**WHAT YOU NEED TO DO:** Reproduce every line of the items below character for character, with nothing changed or left out.

DATA FOR THE TASK Block Start

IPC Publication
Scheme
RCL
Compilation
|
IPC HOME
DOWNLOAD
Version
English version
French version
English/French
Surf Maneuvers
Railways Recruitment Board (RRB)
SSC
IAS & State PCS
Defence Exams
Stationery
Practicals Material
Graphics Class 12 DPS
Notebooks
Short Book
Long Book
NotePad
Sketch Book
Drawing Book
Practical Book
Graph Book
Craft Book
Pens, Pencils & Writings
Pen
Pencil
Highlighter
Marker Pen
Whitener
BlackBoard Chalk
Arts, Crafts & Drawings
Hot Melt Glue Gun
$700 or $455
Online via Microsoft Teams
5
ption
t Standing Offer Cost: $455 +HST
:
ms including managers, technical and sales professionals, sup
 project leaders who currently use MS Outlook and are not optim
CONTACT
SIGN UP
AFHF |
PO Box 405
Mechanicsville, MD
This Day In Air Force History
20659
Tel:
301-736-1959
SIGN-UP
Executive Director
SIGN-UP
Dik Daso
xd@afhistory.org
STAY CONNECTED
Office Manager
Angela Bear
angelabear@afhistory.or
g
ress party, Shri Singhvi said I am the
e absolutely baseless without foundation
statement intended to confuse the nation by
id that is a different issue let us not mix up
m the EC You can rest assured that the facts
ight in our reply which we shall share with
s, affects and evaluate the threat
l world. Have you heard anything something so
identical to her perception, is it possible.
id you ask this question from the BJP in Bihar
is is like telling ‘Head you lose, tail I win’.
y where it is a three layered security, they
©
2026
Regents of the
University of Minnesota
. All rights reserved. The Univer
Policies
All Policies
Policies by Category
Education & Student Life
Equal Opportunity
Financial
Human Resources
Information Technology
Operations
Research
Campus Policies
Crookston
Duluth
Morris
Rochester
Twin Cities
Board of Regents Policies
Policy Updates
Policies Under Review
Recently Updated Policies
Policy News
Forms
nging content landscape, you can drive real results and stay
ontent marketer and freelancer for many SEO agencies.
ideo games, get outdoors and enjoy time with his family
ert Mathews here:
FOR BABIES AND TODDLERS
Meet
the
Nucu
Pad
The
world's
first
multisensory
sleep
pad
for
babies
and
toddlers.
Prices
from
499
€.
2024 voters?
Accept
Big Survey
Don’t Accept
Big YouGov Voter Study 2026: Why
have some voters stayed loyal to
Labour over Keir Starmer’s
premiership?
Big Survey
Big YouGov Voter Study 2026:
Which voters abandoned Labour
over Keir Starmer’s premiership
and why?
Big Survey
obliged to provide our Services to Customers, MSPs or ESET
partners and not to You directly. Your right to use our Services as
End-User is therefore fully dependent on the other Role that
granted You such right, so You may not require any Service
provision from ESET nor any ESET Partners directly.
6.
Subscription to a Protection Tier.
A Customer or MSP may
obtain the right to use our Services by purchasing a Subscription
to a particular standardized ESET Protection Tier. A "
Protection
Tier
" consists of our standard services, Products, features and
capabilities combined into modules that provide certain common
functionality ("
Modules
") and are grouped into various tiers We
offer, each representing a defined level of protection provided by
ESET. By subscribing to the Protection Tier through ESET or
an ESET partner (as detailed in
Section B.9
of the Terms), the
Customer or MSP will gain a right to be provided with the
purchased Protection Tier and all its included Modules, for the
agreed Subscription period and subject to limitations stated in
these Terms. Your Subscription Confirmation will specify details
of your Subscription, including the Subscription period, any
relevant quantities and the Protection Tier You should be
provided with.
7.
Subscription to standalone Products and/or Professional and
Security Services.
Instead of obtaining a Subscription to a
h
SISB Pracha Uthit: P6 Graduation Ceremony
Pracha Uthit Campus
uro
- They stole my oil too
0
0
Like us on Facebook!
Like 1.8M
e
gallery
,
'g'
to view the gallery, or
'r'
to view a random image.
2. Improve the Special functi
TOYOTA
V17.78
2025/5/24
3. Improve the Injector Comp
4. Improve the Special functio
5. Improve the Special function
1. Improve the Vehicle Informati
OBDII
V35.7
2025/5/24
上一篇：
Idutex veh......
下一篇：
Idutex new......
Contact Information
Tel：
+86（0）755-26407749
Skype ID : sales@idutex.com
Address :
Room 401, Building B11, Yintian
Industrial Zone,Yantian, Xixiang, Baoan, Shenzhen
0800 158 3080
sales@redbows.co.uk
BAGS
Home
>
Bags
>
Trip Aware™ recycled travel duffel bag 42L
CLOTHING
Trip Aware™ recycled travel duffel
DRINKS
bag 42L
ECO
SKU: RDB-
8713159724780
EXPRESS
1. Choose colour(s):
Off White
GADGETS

DATA FOR THE TASK Block End

**EXERCISE SOLUTION:**
IPC Publication
Scheme
RCL
Compilation
|
IPC HOME
DOWNLOAD
Version
English version
French version
English/French
Surf Maneuvers
Railways Recruitment Board (RRB)
SSC
IAS & State PCS
Defence Exams
Stationery
Practicals Material
Graphics Class 12 DPS
Notebooks
Short Book
Long Book
NotePad
Sketch Book
Drawing Book
Practical Book
Graph Book
Craft Book
Pens, Pencils & Writings
Pen
Pencil
Highlighter
Marker Pen
Whitener
BlackBoard Chalk
Arts, Crafts & Drawings
Hot Melt Glue Gun
$700 or $455
Online via Microsoft Teams
5
ption
t Standing Offer Cost: $455 +HST
:
ms including managers, technical and sales professionals, sup
 project leaders who currently use MS Outlook and are not optim
CONTACT
SIGN UP
AFHF |
PO Box 405
Mechanicsville, MD
This Day In Air Force History
20659
Tel:
301-736-1959
SIGN-UP
Executive Director
SIGN-UP
Dik Daso
xd@afhistory.org
STAY CONNECTED
Office Manager
Angela Bear
angelabear@afhistory.or
g
ress party, Shri Singhvi said I am the
e absolutely baseless without foundation
statement intended to confuse the nation by
id that is a different issue let us not mix up
m the EC You can rest assured that the facts
ight in our reply which we shall share with
s, affects and evaluate the threat
l world. Have you heard anything something so
identical to her perception, is it possible.
id you ask this question from the BJP in Bihar
is is like telling ‘Head you lose, tail I win’.
y where it is a three layered security, they
©
2026
Regents of the
University of Minnesota
. All rights reserved. The Univer
Policies
All Policies
Policies by Category
Education & Student Life
Equal Opportunity
Financial
Human Resources
Information Technology
Operations
Research
Campus Policies
Crookston
Duluth
Morris
Rochester
Twin Cities
Board of Regents Policies
Policy Updates
Policies Under Review
Recently Updated Policies
Policy News
Forms
nging content landscape, you can drive real results and stay
ontent marketer and freelancer for many SEO agencies.
ideo games, get outdoors and enjoy time with his family
ert Mathews here:
FOR BABIES AND TODDLERS
Meet
the
Nucu
Pad
The
world's
first
multisensory
sleep
pad
for
babies
and
toddlers.
Prices
from
499
€.
2024 voters?
Accept
Big Survey
Don’t Accept
Big YouGov Voter Study 2026: Why
have some voters stayed loyal to
Labour over Keir Starmer’s
premiership?
Big Survey
Big YouGov Voter Study 2026:
Which voters abandoned Labour
over Keir Starmer’s premiership
and why?
Big Survey
obliged to provide our Services to Customers, MSPs or ESET
partners and not to You directly. Your right to use our Services as
End-User is therefore fully dependent on the other Role that
granted You such right, so You may not require any Service
provision from ESET nor any ESET Partners directly.
6.
Subscription to a Protection Tier.
A Customer or MSP may
obtain the right to use our Services by purchasing a Subscription
to a particular standardized ESET Protection Tier. A "
Protection
Tier
" consists of our standard services, Products, features and
capabilities combined into modules that provide certain common
functionality ("
Modules
") and are grouped into various tiers We
offer, each representing a defined level of protection provided by
ESET. By subscribing to the Protection Tier through ESET or
an ESET partner (as detailed in
Section B.9
of the Terms), the
Customer or MSP will gain a right to be provided with the
purchased Protection Tier and all its included Modules, for the
agreed Subscription period and subject to limitations stated in
these Terms. Your Subscription Confirmation will specify details
of your Subscription, including the Subscription period, any
relevant quantities and the Protection Tier You should be
provided with.
7.
Subscription to standalone Products and/or Professional and
Security Services.
Instead of obtaining a Subscription to a
h
SISB Pracha Uthit: P6 Graduation Ceremony
Pracha Uthit Campus
uro
- They stole my oil too
0
0
Like us on Facebook!
Like 1.8M
e
gallery
,
'g'
to view the gallery, or
'r'
to view a random image.
2. Improve the Special functi
TOYOTA
V17.78
2025/5/24
3. Improve the Injector Comp
4. Improve the Special functio
5. Improve the Special function
1. Improve the Vehicle Informati
OBDII
V35.7
2025/5/24
上一篇：
Idutex veh......
下一篇：
Idutex new......
Contact Information
Tel：
+86（0）755-26407749
Skype ID : sales@idutex.com
Address :
Room 401, Building B11, Yintian
Industrial Zone,Yantian, Xixiang, Baoan, Shenzhen
0800 158 3080
sales@redbows.co.uk
BAGS
Home
>
Bags
>
Trip Aware™ recycled travel duffel bag 42L
CLOTHING
Trip Aware™ recycled travel duffel
DRINKS
bag 42L
ECO
SKU: RDB-
8713159724780
EXPRESS
1. Choose colour(s):
Off White
GADGETS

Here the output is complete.